Material for the task:
......
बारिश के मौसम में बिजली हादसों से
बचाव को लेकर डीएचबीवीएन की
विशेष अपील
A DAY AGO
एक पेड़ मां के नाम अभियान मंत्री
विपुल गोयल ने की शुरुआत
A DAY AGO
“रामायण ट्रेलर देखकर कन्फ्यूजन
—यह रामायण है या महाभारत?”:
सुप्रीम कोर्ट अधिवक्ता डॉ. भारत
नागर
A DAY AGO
......
A faithful transcription of all the material is what this exercise calls for.

Task response:
बारिश के मौसम में बिजली हादसों से
बचाव को लेकर डीएचबीवीएन की
विशेष अपील
A DAY AGO
एक पेड़ मां के नाम अभियान मंत्री
विपुल गोयल ने की शुरुआत
A DAY AGO
“रामायण ट्रेलर देखकर कन्फ्यूजन
—यह रामायण है या महाभारत?”:
सुप्रीम कोर्ट अधिवक्ता डॉ. भारत
नागर
A DAY AGO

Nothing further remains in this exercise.